By Emily Gerchman
Jack Callahan will turn two years old this March 8th. He’s a fan of climbing on things and getting into trouble. He’s quite a chatterbox according to his mom and dad. He also loves Sesame Street and is always up for a good dance party.
Molly Callahan describes her youngest son as a funny and happy little kid. Jack is also a tough little guy, and at his young age, he’s much braver than most.
It was around this time last year, Molly noticed Jack was acting just a little bit off.
“He had signs of ear infections, like really high fever, really lethargic, crying all the time and that just wasn’t him at all,” said Molly.
Jack was diagnosed with a double ear infection. But even with an antibiotic, his current symptoms persisted and new ones popped up. He would suffer from nosebleeds on occasion. Molly and her husband Dan also noticed Jack had bruising on parts of his body that just “didn’t make sense.” So they took their son for a visit to his pediatrician, Doctor Jeffrey Zero.
“He is the best doctor because he doesn’t scare you,” Molly explained. “He’s very mellow but firm, and his demeanor changed as soon as I pointed out the bruises.”
“So Jack and I went to get some blood work done, and they ordered it stat.

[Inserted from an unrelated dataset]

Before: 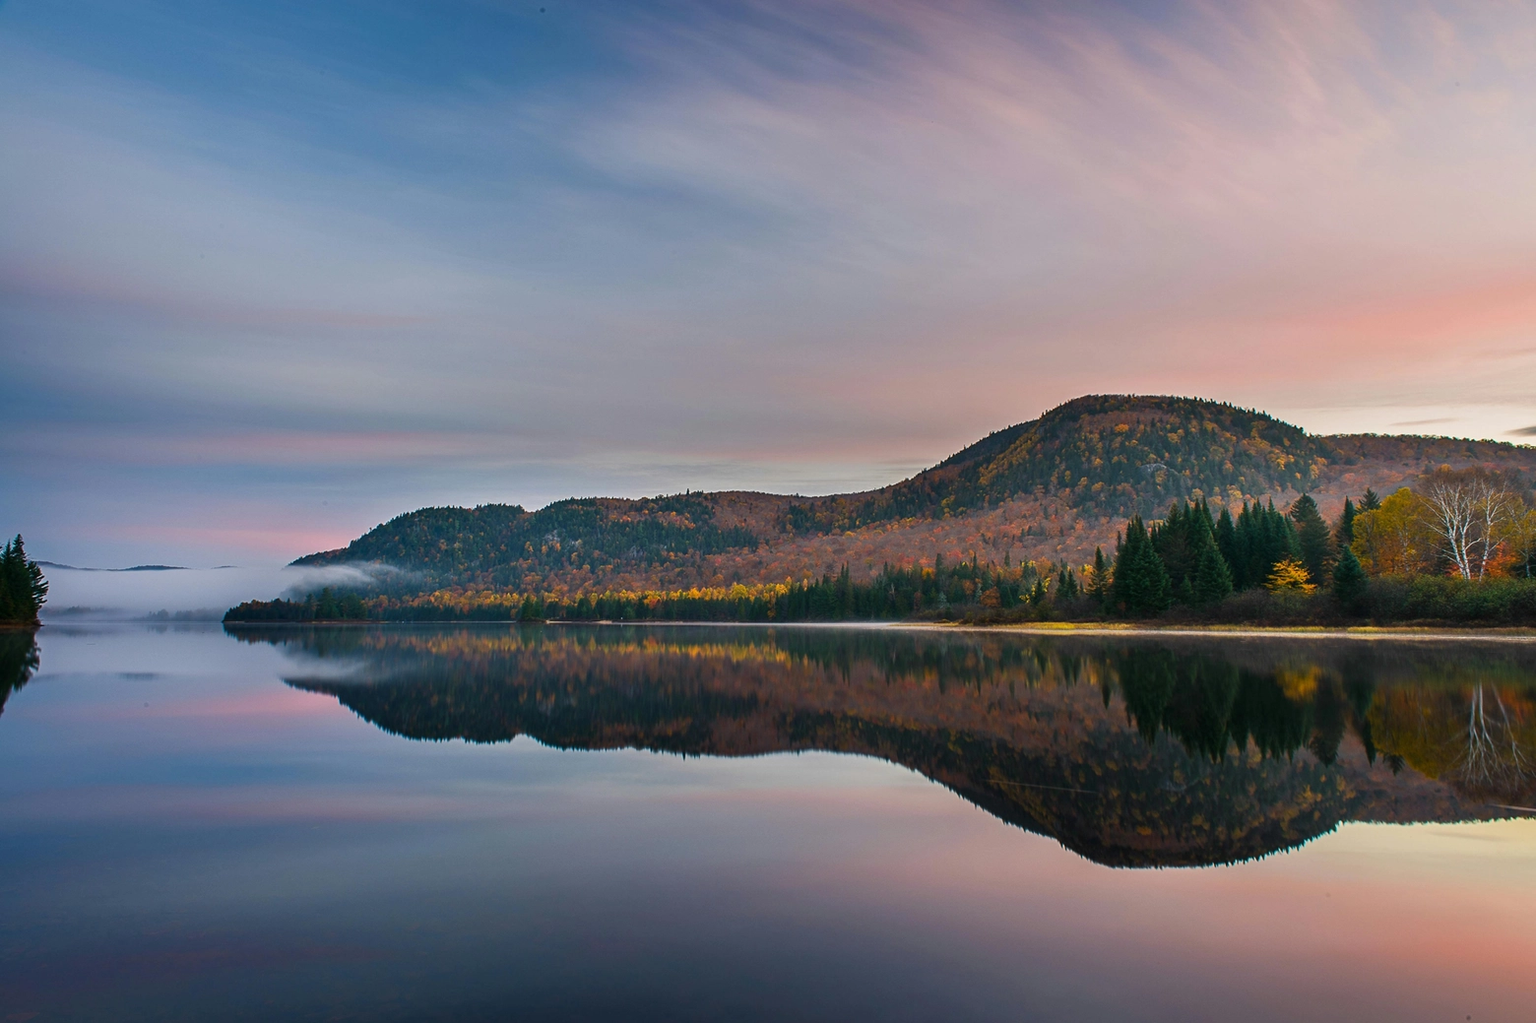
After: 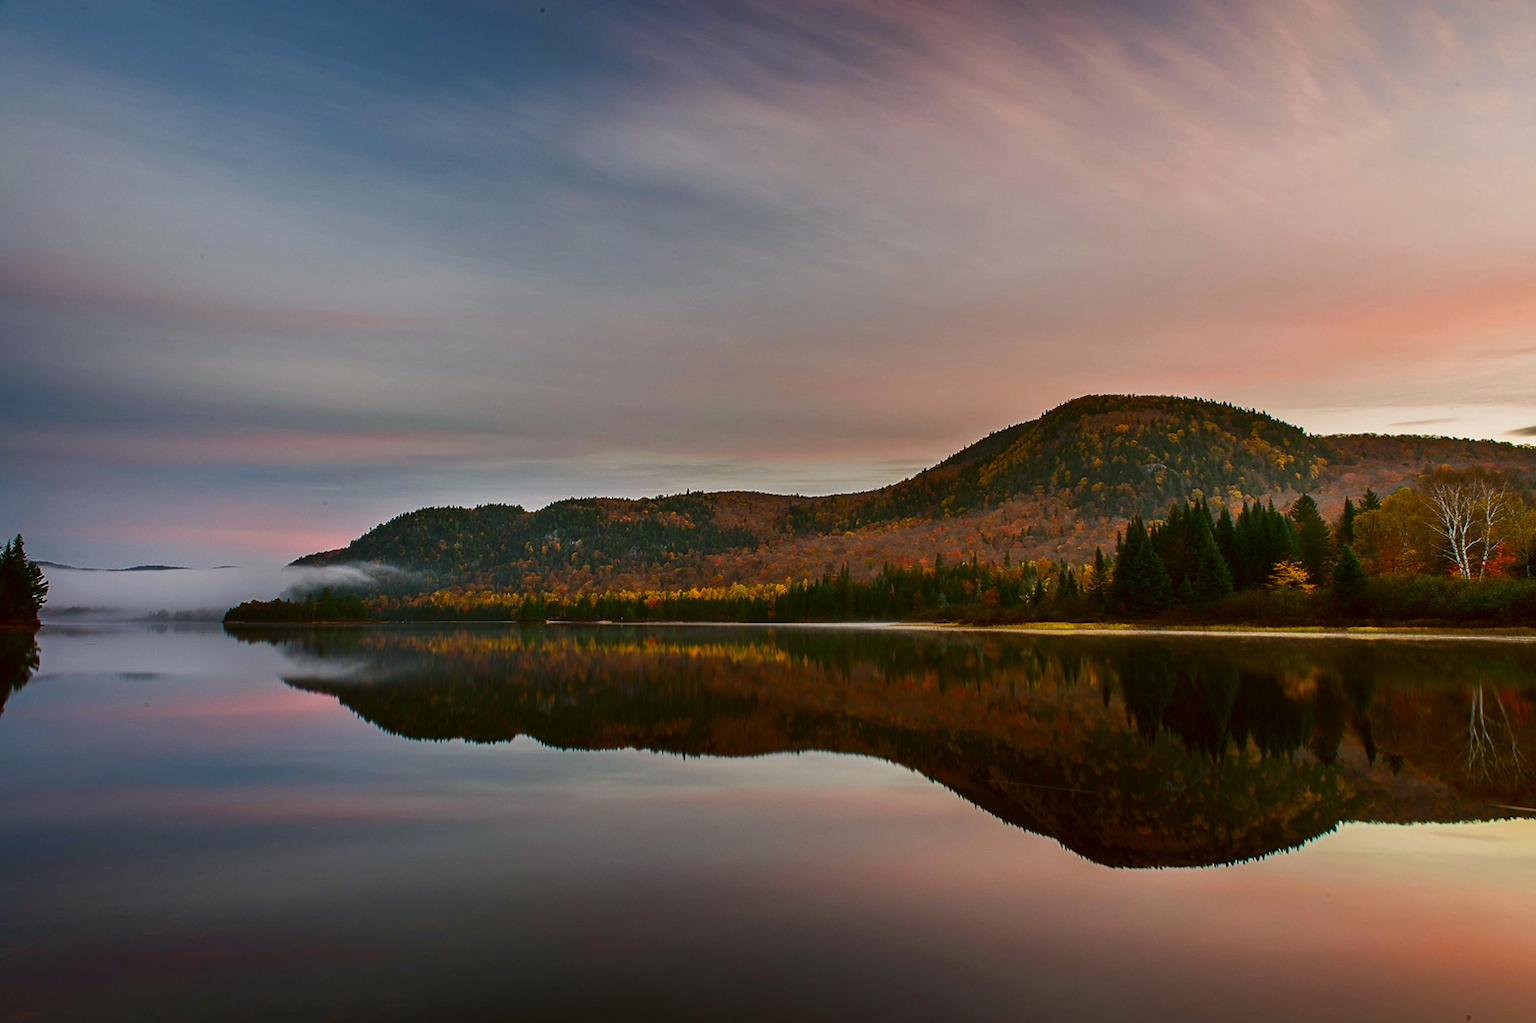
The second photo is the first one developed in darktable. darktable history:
color correction: highlights a* -0.476, highlights b* 0.155, shadows a* 4.42, shadows b* 20.68
contrast brightness saturation: contrast 0.069, brightness -0.146, saturation 0.108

A couple hours later, Doctor Zero called and said, ‘Okay, do you want to go to Danville, Hershey or CHOP?’”
Molly and Dan rushed their little boy to Geisinger Medical Center near Danville, the closest of the three options, and that’s where doctors ultimately diagnosed Jack with AML-M7 — a type of acute myeloid leukemia.
On and off, Molly, Dan, and little Jack spent 116 days in at Geisinger near Danville.
Dan Callahan had to put his job of selling homes with Jack Ruddy Real Estate on hold for a time. He’s also a seventh grade math teacher in the Dunmore School District. Thankfully Dunmore was able to get a sub whenever he needed to be with Jack or Jack’s older brother, Cooper.
Molly teaches art at Pocono Mountain, but being that she had just been off on maternity leave after having Jack, taking another leave of absence wasn’t an option.
“I would sleep in Danville, drive to the Poconos and teach, go back to Danville or Dunmore depending on if it was my night.”
Luckily for the Callahans, they had an army of family and friends in their corner — among them Dan’s mom, Maggie, Molly’s parents, Jack and Rosemary, and her sister Amy. They never hesitated to help them with whatever they needed, whenever they needed it.
“We just made it work,” said Molly. “It’s one of those things that people are always like ‘I don’t know how you did it’ and I’m like, I do. Anyone would do it, you just have to.”
During the months Jack spent at Geisinger, he went through four rounds of chemotherapy and had nine blood transfusions.
“When Jack was in day one, they gave him a blood donation right then,” Molly recalled. “He went from being gray and just laying on you to happy, smiley, waving. Just from one blood transfusion.”
“[Jack’s] brother turned four during this whole thing, and it was hard to explain what was going on… We joked it was ‘super hero blood.’ We’d say he’s getting Spiderman this time, and they’re gonna give him Captain America next time. The doctors actually…tell kids that now. Because it’s true. It really makes everything better.”
This past September, doctors delivered the happy news that Jack was MRD negative, meaning all the cancer cells were gone. Now happy and healthy, he’ll celebrate his second birthday on March 8.
“The oncologists have stressed you need to celebrate every milestone. Celebrate his birthday, a year since diagnosed, then like crazy celebrate when it’s a year in remission.”
Celebrate is exactly what the Callahans plan to do, while paying it forward at the same time.
A community blood drive in Jack’s name is planned from 9 a.m. to 2 p.m. on Saturday, March 7 — one day before Jack’s birthday — at the Dunmore Community Center.
“Every time you donate blood you save 3 people’s lives. Well 9 people because he had 9 blood transfusions in the 100 days, 9 people saved Jack’s life,” said Molly. “…it’s such an easy thing to do, and the cost and nervousness and time have no comparison to what you’re doing for these kids and adults who need it.”
Due to the number of volunteers and equipment available, only 84 people will be able to donate at this event, and in typical Dunmore fashion, 74 people have already signed up as of February 26. So while walk-ins are welcome, interested parties are highly encouraged to pre-register online.
“The way everyone in this town cares about each other is one hundred percent why we live in this town. People are just willing to do anything for each other. So we’re not surprised at the outpouring we’ve gotten, but we’re certainly overwhelmed and humbled,” said Molly.
“If anything comes from all of this, I just can’t wait to see all the ways Jack pays it forward. We’re trying our best to give back in little ways, but there will never be enough to thank everyone for doing what they did for us.”